------ Information given ------

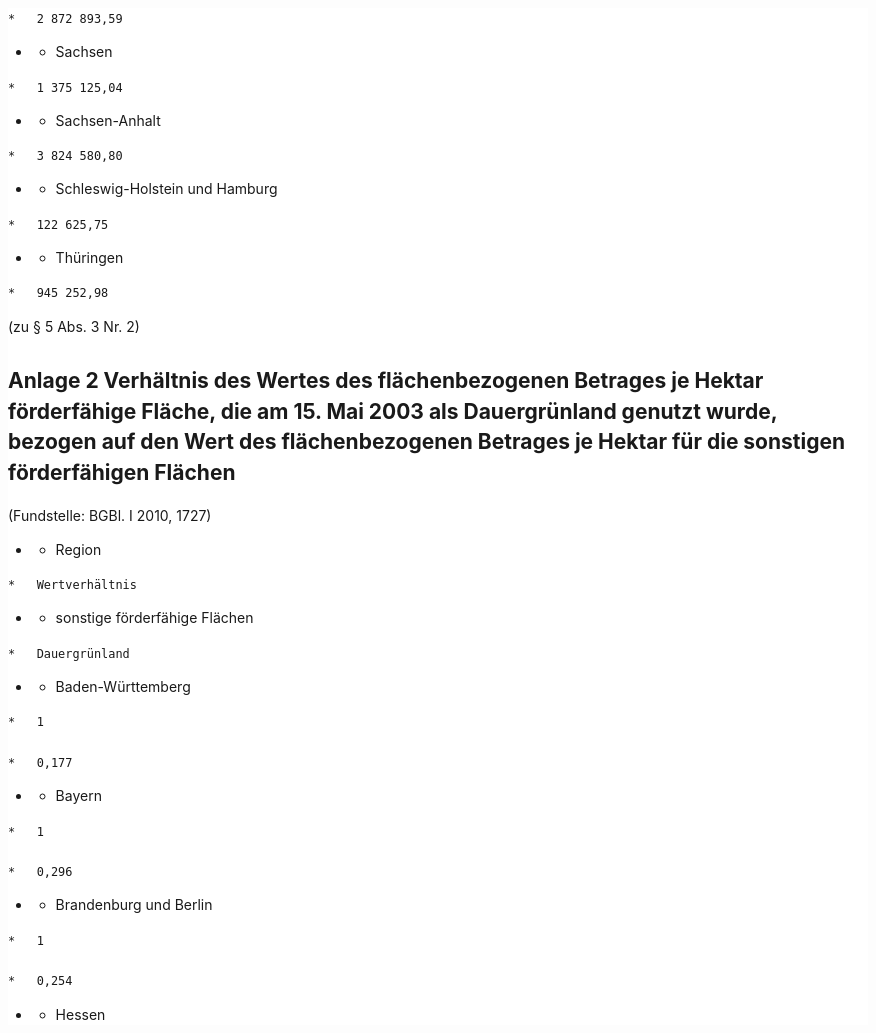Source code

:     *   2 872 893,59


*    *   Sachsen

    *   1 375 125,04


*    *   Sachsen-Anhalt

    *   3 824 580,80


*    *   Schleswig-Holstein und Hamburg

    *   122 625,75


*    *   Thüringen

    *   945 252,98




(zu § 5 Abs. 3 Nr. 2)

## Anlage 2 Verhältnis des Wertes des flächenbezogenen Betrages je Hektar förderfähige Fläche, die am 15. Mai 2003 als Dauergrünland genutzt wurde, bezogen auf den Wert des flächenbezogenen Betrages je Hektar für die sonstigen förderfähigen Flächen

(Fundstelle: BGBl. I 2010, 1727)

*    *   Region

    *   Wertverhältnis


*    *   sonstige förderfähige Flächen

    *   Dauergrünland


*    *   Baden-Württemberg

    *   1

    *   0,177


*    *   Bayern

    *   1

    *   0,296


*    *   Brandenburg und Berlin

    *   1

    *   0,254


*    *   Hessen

------
------ Information given ------

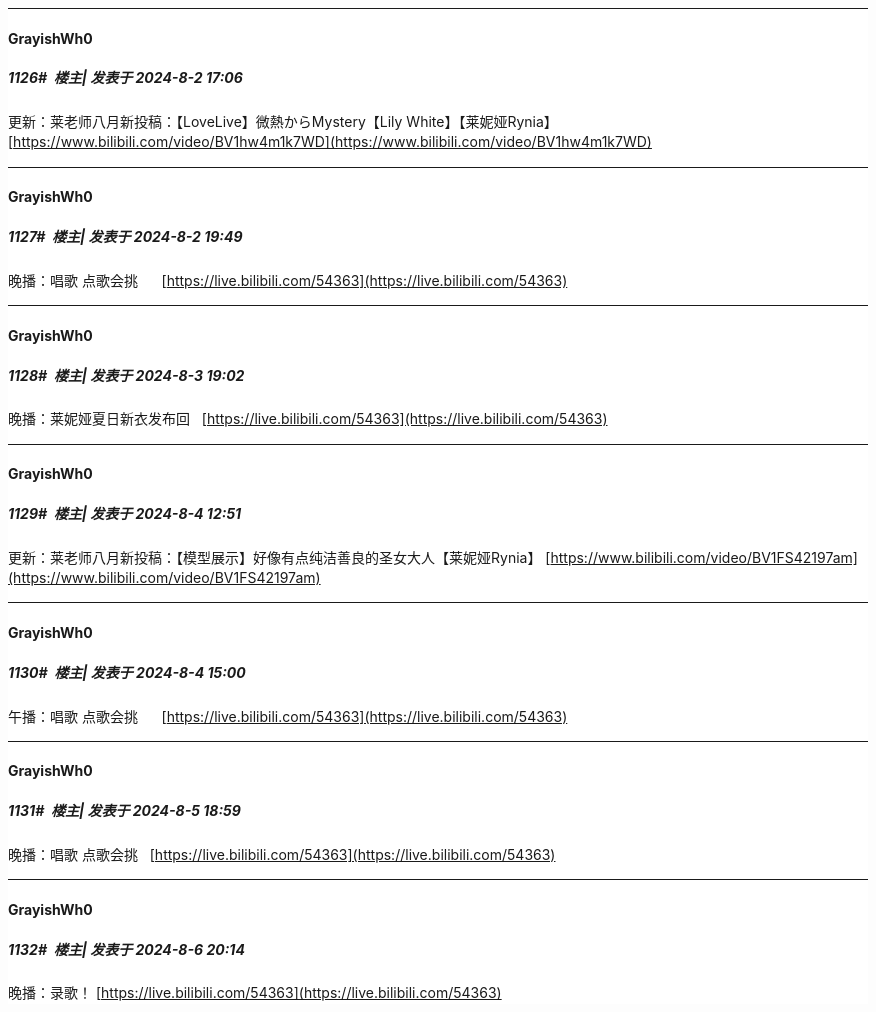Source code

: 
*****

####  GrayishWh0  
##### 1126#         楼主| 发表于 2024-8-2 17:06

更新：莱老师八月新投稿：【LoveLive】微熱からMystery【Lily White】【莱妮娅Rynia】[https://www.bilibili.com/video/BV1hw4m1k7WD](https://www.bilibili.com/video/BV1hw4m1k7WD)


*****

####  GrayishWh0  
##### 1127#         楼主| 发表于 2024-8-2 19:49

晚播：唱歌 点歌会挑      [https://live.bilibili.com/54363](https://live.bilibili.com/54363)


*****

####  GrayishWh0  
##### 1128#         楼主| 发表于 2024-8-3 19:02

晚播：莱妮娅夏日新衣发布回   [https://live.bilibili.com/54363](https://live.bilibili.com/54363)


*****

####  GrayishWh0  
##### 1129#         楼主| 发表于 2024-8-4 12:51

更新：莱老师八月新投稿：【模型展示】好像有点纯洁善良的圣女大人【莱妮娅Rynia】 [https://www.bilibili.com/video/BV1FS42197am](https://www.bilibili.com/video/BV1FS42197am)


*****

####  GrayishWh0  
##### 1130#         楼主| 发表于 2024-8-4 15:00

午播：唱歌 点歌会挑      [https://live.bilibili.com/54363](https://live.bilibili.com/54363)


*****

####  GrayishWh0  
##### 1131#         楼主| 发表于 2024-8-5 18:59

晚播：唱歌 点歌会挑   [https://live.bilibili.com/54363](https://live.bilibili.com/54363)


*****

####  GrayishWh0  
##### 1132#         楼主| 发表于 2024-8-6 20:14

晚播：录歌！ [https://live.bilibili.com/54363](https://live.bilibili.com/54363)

------

## Job item
Determine how many lines of the entries contain the string "莱老师八月新投稿", and reply with nothing but the number.

## Task answer
2